- EXTRAIT:
════════
L’honorable David M. Wells [ + ]

Honorables sénateurs, je prends la parole aujourd’hui à l’étape de la troisième lecture en tant que porte-parole responsable du projet de loi C-50, Loi concernant la responsabilité, la transparence et la mobilisation à l’appui de la création d’emplois durables pour les travailleurs et de la croissance économique dans une économie carboneutre. Le titre abrégé est « Loi canadienne sur les emplois durables », mais de nombreux témoins du Comité de l’énergie, de l’environnement et des ressources naturelles, en particulier ceux du mouvement environnemental, ont qualifié le projet de loi de « Loi sur la transition équitable ». En fait, le parrain du projet de loi, le sénateur Yussuff, y a fait référence quatre fois dans son discours il y a peu. C’était le nom du projet de loi avant que celui-ci ne suscite un tollé et que le gouvernement en change le titre — pas le contenu, chers collègues; seulement le titre. N’oubliez pas que ce projet de loi n’est pas parrainé par le ministre du Travail. Il est parrainé par le ministre des Ressources naturelles.

Tout d’abord, je tiens à remercier mes collègues du Comité sénatorial permanent de l’énergie, de l’environnement et des ressources naturelles et du Comité sénatorial permanent des affaires sociales, de la science et de la technologie pour leur étude du projet de loi.

Au Comité de l’énergie, il y a deux semaines, nous avons entendu le ministre du Travail, Seamus O’Regan. Durant son témoignage, le ministre a essayé d’éviter de parler de ce qui se trouve vraiment dans la mesure législative. Plus précisément, je l’ai interrogé sur les éléments du projet de loi C-50 relatifs à la formation et la formation d’appoint. Le ministre m’a coupé la parole à plusieurs reprises jusqu’à ce que notre collègue, la sénatrice McCallum, intervienne pour lui rappeler l’importance du décorum dans les comités sénatoriaux. La présidence a donné des instructions au témoin en conséquence, et je tiens à remercier la sénatrice McCallum et la sénatrice Verner, qui occupait le fauteuil, de m’avoir permis de repartir à zéro.

Après plusieurs tentatives pour poser ma question sur la formation et la formation d’appoint, qui constituent l’essence du projet de loi, le ministre a soutenu que le projet de loi ne mentionnait pas du tout la formation. Voici ce qu’a dit le ministre O’Regan :

J’examine le projet de loi C -50. Il n’est pas question de formation, ni d’une table où les travailleurs peuvent s’exprimer. Il n’y a aucune mention de formation.

Chers collègues, le mot « formation » apparaît 6 fois dans le projet de loi et 78 fois dans la note d’information préparée par les fonctionnaires de Ressources naturelles Canada à l’intention du ministre.

Le sénateur Wells [ + ]

Peu importe la façon dont ils ont rebaptisé le projet de loi, l’essence de celui-ci demeure. Cependant, le ministre du Travail, qui représente Terre-Neuve-et-Labrador, a évité de discuter de l’objectif du projet de loi, soit la seule raison pour laquelle il a été invité à témoigner au comité.
════════
- DONNÉES SOURCES:
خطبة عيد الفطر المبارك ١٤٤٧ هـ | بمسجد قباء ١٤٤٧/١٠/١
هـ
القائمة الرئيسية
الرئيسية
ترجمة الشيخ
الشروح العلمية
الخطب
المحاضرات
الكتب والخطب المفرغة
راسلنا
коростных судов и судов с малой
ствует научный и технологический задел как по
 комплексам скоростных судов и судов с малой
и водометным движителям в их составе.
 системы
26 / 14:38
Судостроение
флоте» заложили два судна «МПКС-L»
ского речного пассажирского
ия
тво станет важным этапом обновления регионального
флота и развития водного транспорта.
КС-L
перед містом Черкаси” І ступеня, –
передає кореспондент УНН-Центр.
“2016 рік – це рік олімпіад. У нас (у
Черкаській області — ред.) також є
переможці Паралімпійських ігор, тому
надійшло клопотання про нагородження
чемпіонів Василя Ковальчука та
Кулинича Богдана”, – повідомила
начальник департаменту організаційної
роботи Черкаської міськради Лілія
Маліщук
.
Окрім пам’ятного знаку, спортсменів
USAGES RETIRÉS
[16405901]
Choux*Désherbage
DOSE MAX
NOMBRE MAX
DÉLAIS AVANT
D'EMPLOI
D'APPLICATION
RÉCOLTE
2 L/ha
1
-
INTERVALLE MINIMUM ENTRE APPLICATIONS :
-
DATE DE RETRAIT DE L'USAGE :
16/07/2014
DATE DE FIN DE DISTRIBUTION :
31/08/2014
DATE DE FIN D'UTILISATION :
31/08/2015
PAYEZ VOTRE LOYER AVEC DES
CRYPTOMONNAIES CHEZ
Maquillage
════════
- MISE EN PRATIQUE:
**1)** Selon l'extrait, combien de fois le mot « formation » apparaît-il dans le projet de loi C-50 ?
**2)** Montrez chaque ligne de la liste où figure le mot « DATE ». Les majuscules et minuscules comptent.

- RÉPONSES PAR TÂCHE:
**1)** Il y apparaît 6 fois.

**2)**
DATE DE RETRAIT DE L'USAGE :
DATE DE FIN DE DISTRIBUTION :
DATE DE FIN D'UTILISATION :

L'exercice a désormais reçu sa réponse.